::: RECORD SET :::

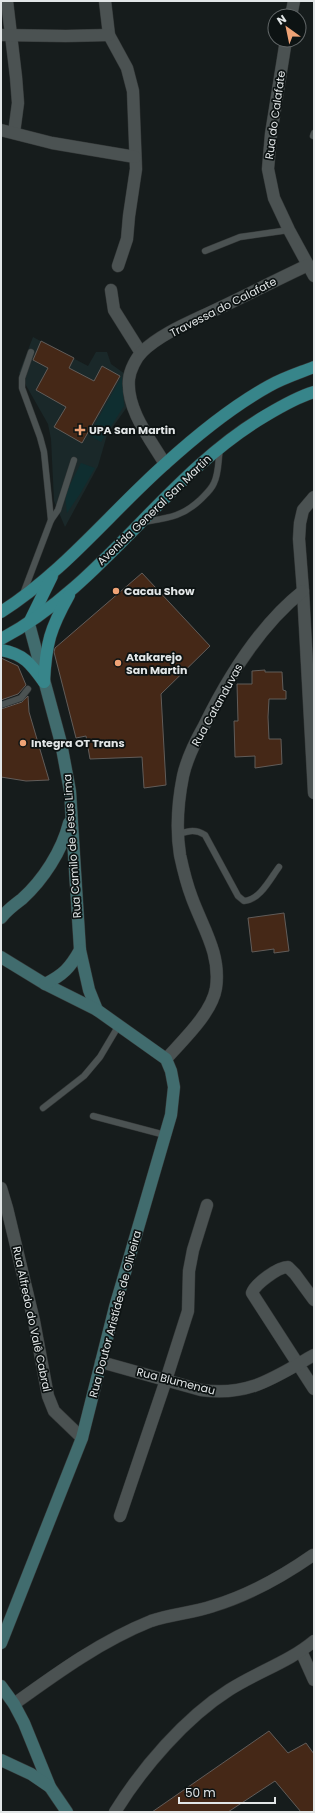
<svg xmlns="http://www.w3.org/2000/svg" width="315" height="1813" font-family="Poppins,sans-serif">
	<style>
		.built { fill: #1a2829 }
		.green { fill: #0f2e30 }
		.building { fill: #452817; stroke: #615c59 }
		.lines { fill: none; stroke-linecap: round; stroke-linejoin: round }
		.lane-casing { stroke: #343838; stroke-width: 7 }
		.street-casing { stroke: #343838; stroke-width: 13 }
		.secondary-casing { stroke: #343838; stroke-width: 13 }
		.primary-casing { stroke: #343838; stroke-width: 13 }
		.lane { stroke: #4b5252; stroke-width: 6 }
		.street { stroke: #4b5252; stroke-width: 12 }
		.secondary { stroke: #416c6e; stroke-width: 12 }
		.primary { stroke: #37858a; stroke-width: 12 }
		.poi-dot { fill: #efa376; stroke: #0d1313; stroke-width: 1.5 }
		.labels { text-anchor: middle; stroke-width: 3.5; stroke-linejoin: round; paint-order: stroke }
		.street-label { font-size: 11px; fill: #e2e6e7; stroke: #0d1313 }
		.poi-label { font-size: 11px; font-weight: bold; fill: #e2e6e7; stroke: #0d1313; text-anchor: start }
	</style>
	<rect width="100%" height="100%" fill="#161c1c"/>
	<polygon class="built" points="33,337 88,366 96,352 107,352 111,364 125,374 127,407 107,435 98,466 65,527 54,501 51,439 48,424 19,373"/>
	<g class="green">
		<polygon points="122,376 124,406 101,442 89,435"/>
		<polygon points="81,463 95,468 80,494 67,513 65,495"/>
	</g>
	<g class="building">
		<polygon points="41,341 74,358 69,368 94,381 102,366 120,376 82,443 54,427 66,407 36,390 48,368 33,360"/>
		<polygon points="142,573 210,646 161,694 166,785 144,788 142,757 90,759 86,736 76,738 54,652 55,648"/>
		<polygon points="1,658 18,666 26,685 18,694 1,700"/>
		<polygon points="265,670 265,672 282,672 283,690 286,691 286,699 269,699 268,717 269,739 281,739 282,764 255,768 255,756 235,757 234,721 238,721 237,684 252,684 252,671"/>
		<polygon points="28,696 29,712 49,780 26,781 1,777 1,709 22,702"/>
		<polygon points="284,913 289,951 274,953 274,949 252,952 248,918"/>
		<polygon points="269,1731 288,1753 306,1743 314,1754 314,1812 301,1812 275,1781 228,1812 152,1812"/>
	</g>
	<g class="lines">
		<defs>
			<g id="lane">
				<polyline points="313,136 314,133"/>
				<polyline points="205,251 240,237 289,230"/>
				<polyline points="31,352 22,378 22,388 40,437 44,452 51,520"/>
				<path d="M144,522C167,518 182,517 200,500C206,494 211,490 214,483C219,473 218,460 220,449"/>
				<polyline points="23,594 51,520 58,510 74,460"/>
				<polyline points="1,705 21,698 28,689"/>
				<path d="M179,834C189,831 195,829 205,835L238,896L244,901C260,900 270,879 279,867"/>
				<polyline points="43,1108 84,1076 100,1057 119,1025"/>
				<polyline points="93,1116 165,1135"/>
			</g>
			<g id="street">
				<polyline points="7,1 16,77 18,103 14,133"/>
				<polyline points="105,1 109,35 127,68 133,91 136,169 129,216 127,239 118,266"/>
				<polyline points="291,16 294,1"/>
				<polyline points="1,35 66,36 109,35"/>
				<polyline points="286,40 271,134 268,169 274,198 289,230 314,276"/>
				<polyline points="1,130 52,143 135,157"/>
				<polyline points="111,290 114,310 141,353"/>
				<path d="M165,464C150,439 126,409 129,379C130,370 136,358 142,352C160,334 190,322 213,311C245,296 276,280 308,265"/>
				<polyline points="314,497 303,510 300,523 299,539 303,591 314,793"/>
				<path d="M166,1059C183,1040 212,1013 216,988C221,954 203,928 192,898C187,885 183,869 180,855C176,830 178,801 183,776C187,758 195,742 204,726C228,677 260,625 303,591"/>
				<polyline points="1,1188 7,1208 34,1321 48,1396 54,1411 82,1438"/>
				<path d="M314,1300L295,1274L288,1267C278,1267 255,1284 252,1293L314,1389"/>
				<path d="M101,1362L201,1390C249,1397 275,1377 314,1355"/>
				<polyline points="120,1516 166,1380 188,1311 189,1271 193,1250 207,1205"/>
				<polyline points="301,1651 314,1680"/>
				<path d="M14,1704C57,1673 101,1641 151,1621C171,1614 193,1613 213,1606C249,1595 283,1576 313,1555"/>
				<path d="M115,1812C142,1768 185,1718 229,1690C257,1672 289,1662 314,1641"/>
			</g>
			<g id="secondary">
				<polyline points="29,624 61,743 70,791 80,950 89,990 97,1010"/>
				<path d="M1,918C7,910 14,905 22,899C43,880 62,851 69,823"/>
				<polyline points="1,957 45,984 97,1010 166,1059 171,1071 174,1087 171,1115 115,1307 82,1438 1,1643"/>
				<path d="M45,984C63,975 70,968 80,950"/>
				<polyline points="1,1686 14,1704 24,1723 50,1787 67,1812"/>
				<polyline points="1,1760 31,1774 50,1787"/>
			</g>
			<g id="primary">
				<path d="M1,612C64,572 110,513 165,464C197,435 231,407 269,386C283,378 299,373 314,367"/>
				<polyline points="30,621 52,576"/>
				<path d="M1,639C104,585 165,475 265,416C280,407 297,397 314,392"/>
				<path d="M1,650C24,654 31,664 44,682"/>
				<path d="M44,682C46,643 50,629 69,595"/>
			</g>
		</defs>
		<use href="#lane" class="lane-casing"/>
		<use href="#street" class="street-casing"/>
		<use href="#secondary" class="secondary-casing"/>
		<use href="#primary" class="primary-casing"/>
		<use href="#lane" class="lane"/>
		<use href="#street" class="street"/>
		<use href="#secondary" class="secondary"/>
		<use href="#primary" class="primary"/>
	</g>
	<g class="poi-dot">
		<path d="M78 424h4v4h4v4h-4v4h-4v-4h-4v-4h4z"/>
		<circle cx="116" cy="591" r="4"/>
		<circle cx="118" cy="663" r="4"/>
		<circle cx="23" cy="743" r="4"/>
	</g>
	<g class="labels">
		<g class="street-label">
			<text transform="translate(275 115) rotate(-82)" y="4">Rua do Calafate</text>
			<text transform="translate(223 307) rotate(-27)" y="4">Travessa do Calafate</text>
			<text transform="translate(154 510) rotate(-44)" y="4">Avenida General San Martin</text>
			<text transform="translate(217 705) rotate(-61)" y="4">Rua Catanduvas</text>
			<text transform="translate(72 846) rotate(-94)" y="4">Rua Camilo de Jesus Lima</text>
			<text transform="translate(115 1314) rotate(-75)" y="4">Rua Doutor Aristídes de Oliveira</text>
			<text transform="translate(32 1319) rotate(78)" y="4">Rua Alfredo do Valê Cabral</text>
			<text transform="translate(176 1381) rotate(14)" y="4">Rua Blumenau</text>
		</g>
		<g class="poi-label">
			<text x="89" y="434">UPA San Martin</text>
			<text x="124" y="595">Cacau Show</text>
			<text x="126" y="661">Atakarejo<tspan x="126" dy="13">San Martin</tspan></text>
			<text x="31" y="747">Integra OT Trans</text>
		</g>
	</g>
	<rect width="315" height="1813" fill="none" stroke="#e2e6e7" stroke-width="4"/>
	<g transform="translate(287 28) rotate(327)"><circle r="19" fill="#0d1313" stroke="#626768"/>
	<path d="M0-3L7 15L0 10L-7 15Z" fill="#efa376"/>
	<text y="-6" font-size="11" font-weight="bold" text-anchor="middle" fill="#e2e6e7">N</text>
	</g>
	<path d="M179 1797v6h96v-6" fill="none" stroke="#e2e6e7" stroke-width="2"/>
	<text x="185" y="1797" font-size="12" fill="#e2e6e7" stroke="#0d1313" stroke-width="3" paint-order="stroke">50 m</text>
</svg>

:::
::: RECORD SET :::

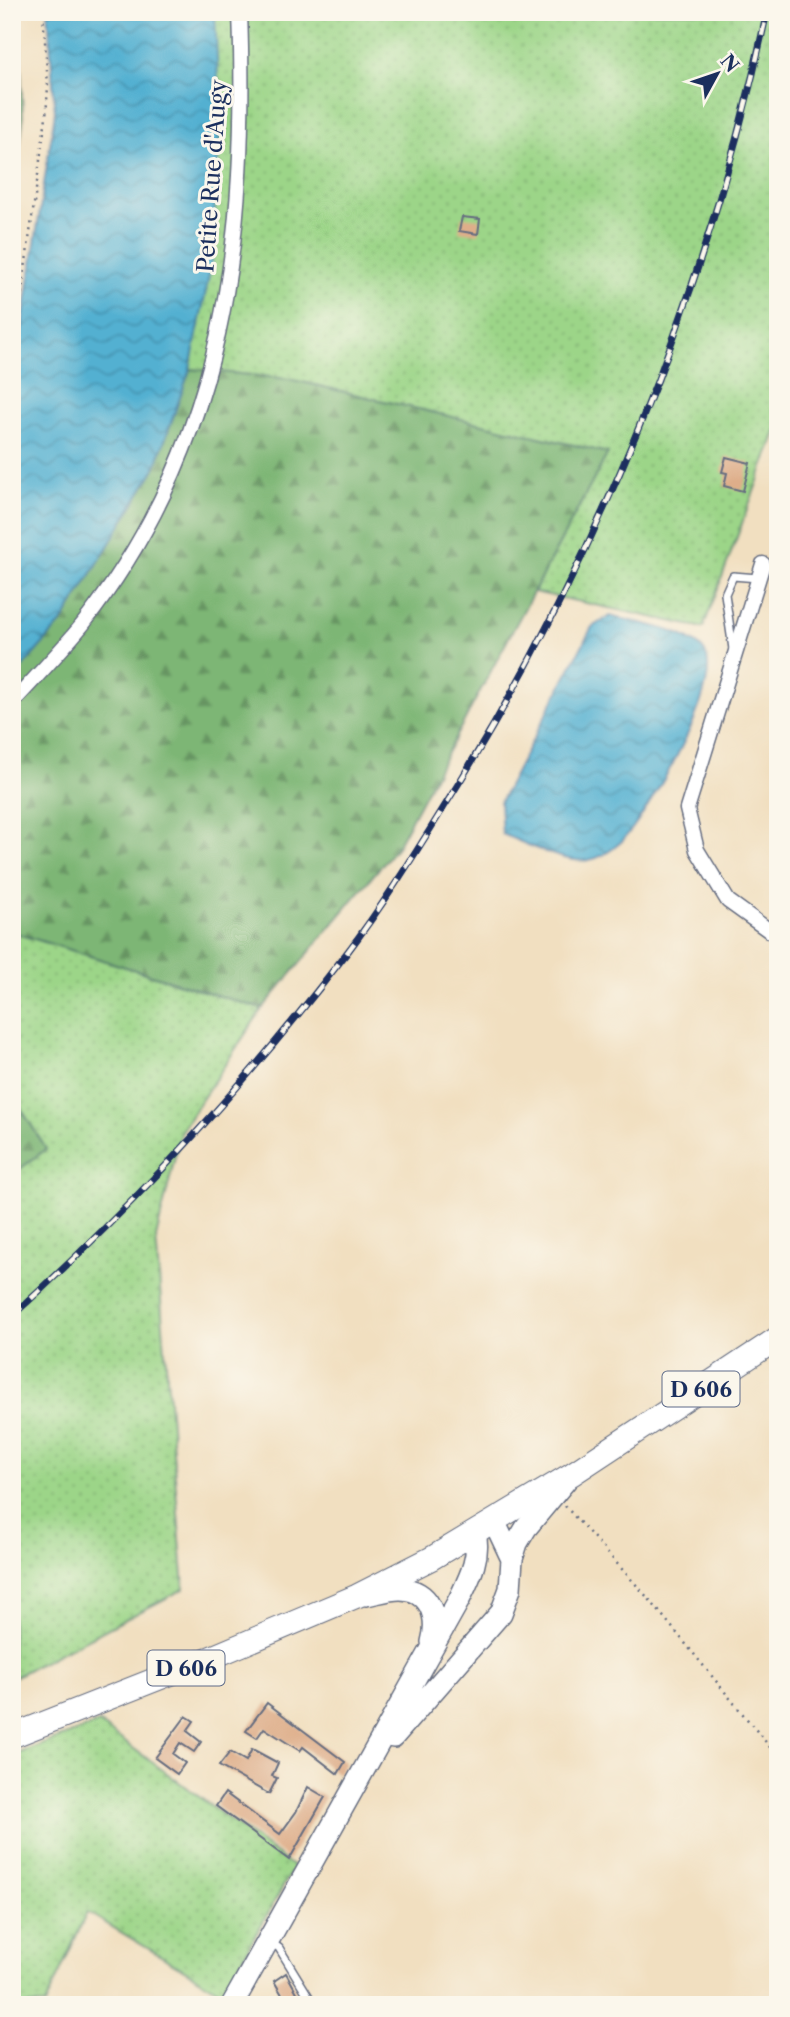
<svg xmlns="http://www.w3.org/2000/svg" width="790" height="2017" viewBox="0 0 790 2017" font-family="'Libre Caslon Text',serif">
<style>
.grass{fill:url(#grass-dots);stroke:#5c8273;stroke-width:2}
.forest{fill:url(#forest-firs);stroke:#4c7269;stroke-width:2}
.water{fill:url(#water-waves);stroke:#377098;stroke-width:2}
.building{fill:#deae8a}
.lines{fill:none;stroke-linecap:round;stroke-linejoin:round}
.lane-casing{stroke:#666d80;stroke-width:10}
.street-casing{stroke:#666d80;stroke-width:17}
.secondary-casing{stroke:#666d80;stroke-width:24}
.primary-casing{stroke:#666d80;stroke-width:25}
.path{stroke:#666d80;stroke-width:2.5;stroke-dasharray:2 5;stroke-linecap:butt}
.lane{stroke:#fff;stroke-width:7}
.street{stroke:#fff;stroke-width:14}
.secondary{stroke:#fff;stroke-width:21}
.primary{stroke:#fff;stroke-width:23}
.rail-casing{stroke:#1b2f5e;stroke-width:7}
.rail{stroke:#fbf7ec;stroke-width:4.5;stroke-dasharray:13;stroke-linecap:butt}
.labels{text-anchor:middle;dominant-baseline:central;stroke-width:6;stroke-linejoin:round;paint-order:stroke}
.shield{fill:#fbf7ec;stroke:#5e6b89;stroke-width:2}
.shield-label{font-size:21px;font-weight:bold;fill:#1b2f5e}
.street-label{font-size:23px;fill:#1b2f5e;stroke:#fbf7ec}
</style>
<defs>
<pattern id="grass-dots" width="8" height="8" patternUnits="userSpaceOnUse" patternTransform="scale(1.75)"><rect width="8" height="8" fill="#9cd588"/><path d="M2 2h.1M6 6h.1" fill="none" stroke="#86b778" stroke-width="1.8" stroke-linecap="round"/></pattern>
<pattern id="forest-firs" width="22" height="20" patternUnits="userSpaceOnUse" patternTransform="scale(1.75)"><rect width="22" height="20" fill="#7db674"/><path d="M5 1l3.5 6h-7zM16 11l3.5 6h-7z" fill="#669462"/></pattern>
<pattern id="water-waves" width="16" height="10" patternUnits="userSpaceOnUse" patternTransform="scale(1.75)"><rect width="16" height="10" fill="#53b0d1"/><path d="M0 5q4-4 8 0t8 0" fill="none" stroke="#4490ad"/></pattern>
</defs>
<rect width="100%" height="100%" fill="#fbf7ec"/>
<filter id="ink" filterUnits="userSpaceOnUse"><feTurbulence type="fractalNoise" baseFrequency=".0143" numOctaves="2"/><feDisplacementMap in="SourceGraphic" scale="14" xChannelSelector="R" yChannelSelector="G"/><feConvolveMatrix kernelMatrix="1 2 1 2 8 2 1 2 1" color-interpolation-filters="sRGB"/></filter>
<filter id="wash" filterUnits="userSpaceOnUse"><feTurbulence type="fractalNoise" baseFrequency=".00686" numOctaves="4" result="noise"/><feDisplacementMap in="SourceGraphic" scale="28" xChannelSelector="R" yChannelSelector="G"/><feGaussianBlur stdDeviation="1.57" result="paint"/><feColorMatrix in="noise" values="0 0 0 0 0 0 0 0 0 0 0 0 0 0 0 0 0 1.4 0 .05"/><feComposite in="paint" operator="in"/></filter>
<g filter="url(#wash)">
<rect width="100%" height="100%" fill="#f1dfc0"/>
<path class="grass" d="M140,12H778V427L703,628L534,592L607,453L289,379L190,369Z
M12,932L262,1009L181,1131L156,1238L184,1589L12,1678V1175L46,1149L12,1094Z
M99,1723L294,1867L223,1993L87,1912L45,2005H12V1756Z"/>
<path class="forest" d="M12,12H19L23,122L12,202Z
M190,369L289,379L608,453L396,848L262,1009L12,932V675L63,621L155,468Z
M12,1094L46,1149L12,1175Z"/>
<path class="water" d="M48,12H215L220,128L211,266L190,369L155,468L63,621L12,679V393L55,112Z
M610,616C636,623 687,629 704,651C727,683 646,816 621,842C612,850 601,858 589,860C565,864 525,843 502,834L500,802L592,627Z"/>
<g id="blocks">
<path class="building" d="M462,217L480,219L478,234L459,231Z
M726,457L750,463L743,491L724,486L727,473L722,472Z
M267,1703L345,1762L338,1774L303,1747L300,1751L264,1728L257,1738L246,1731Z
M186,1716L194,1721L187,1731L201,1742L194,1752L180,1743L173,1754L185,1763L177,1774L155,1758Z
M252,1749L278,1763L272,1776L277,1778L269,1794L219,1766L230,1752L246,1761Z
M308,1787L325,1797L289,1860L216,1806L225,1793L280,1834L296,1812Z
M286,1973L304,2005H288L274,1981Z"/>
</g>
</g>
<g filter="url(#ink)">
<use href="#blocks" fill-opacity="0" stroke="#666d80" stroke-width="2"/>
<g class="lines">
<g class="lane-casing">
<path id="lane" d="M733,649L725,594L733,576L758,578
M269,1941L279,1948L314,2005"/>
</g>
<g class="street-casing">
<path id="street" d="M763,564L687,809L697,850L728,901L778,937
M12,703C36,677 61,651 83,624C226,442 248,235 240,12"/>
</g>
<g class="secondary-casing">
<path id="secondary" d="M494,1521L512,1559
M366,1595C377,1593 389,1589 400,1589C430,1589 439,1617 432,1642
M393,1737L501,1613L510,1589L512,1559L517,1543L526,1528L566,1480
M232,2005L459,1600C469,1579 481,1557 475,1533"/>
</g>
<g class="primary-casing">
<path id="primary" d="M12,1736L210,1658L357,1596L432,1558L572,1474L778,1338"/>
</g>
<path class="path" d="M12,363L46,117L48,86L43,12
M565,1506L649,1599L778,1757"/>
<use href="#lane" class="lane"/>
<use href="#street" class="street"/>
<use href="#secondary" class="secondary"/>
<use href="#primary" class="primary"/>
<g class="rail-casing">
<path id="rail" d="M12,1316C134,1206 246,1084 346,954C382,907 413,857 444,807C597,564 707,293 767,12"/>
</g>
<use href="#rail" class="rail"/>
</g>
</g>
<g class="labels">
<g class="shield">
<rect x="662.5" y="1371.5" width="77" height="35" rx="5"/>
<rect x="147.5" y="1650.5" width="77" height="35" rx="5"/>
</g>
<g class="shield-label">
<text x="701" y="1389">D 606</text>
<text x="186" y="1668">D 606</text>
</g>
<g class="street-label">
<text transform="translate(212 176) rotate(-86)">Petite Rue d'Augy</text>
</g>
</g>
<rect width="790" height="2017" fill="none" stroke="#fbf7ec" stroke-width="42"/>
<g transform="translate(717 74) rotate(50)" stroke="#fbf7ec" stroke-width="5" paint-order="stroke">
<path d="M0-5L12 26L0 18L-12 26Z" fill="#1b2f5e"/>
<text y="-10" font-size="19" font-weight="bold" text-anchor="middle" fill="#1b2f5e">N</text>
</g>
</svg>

:::

*EXERCISE PROMPT*
Of all the lines above, count the ones that include the string "yChannelSelector" and give the number alone.

*ANSWER BELOW*
2